Die Vorstellung, dass der mögliche Selbstüberstieg des Gläubigen ungleich weiter reicht als der des Kunstbetrachters, stärkt die Tendenz, die Autonomie der Kunst in Frage zu stellen. Wer allein von ihrem Autonomwerden spricht, das sich komparativisch im Dienstfreiwerden gegenüber der Religion vollziehe (Jörg Lauster), vergibt die Chance, die Autonomie des Glaubens als von vergleichbarer Stärke wie die Autonomie der Kunst zu sehen.
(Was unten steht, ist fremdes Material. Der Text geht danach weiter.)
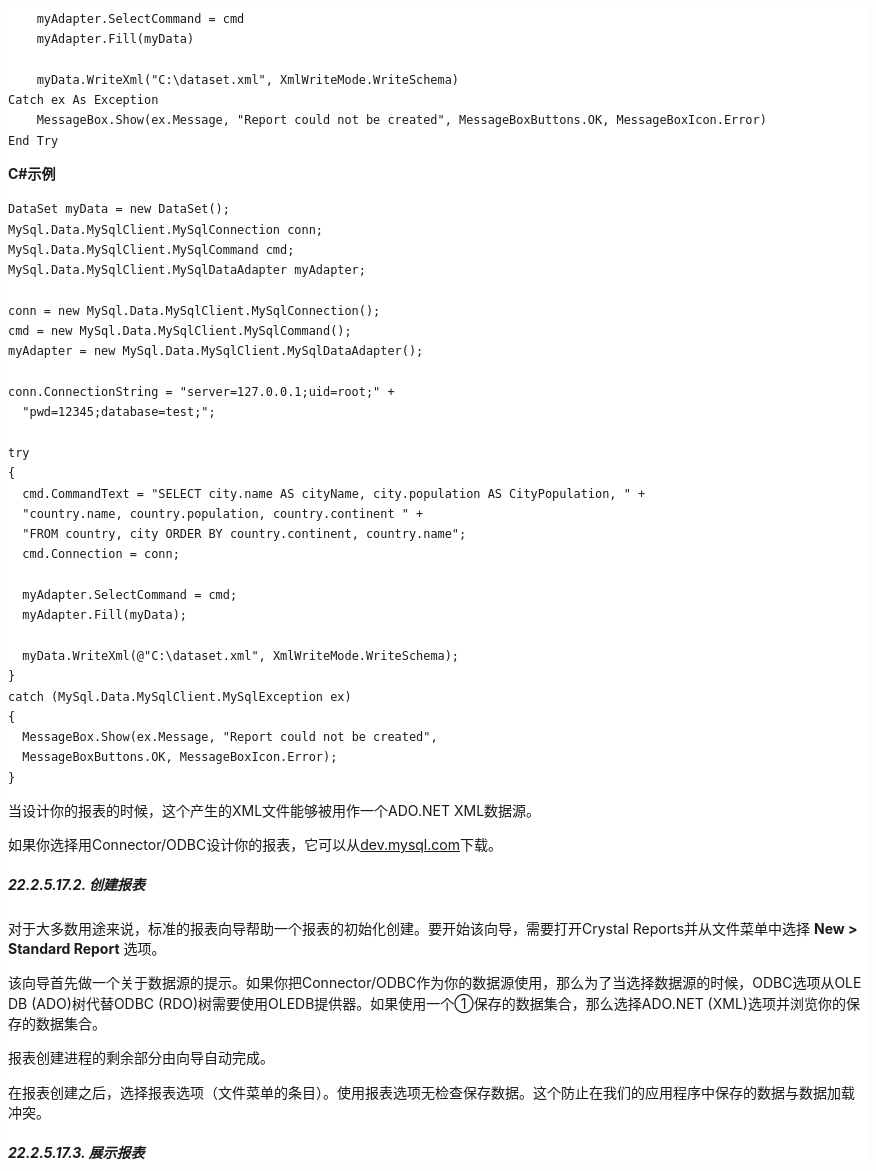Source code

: 	    myAdapter.SelectCommand = cmd
	    myAdapter.Fill(myData)
	
	    myData.WriteXml("C:\dataset.xml", XmlWriteMode.WriteSchema)
	Catch ex As Exception
	    MessageBox.Show(ex.Message, "Report could not be created", MessageBoxButtons.OK, MessageBoxIcon.Error)
	End Try

**C#示例**

	DataSet myData = new DataSet();
	MySql.Data.MySqlClient.MySqlConnection conn;
	MySql.Data.MySqlClient.MySqlCommand cmd;
	MySql.Data.MySqlClient.MySqlDataAdapter myAdapter;
	
	conn = new MySql.Data.MySqlClient.MySqlConnection();
	cmd = new MySql.Data.MySqlClient.MySqlCommand();
	myAdapter = new MySql.Data.MySqlClient.MySqlDataAdapter();
	
	conn.ConnectionString = "server=127.0.0.1;uid=root;" +
	  "pwd=12345;database=test;";
	
	try
	{
	  cmd.CommandText = "SELECT city.name AS cityName, city.population AS CityPopulation, " +
	  "country.name, country.population, country.continent " +
	  "FROM country, city ORDER BY country.continent, country.name";
	  cmd.Connection = conn;
	
	  myAdapter.SelectCommand = cmd;
	  myAdapter.Fill(myData);
	
	  myData.WriteXml(@"C:\dataset.xml", XmlWriteMode.WriteSchema);
	}
	catch (MySql.Data.MySqlClient.MySqlException ex)
	{
	  MessageBox.Show(ex.Message, "Report could not be created",
	  MessageBoxButtons.OK, MessageBoxIcon.Error);
	}

当设计你的报表的时候，这个产生的XML文件能够被用作一个ADO.NET XML数据源。

如果你选择用Connector/ODBC设计你的报表，它可以从[dev.mysql.com](http://dev.mysql.com/downloads/connector/odbc/3.51.html)下载。

##### 22.2.5.17.2. 创建报表

对于大多数用途来说，标准的报表向导帮助一个报表的初始化创建。要开始该向导，需要打开Crystal Reports并从文件菜单中选择 **New > Standard Report** 选项。

该向导首先做一个关于数据源的提示。如果你把Connector/ODBC作为你的数据源使用，那么为了当选择数据源的时候，ODBC选项从OLE DB (ADO)树代替ODBC (RDO)树需要使用OLEDB提供器。如果使用一个①保存的数据集合，那么选择ADO.NET (XML)选项并浏览你的保存的数据集合。

报表创建进程的剩余部分由向导自动完成。

在报表创建之后，选择报表选项（文件菜单的条目）。使用报表选项无检查保存数据。这个防止在我们的应用程序中保存的数据与数据加载冲突。

##### 22.2.5.17.3. 展示报表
Kunst, als Kunst genommen, hat keine soziale, politische oder religiöse Mission, sehr wohl aber eine humane. In ihr ergreift der Mensch die einzigartige Chance, sich selbst notwendig zu werden und sich selbst zu bejahen. Wie Paulus im Römerbrief christliches Glauben und Hoffen in ihrem ineinander Bedingen entwirft, zeigt Religion eine Chance von vergleichbarer Einzigartigkeit.
Verhalten sich Glauben und Hoffen gemeinsam proleptisch (Klaas Huizing), indem sie auf die Wiederkehr Christi bauen, dann lagern sie doch ihre Wahrheit nicht »realantizipatorisch« in eine absolute Zukunft aus. Unbeschadet der Möglichkeit von Glaubenszweifel, Glaubensverlust und Hoffnungslosigkeit, sind sie als die geistig-geistlichen Vollzüge, die sie sind, unfalsifizierbar und in sich vollkommen.
Reichtum der Perspektiven, eigenwilliger Umgang mit dem The­ma und wissenschaftliche Kompetenz machen aus dem Buch weit mehr als eine bloß anregende Lektüre. Wie sich die Autoren als Grenzgänger versuchen und ihre Möglichkeiten bis ins Äußerste ausloten, ist es, dem Reizwort Charme sei Dank, eher zu einem Buch der Transzendenz geworden als zu einem Buch über sie.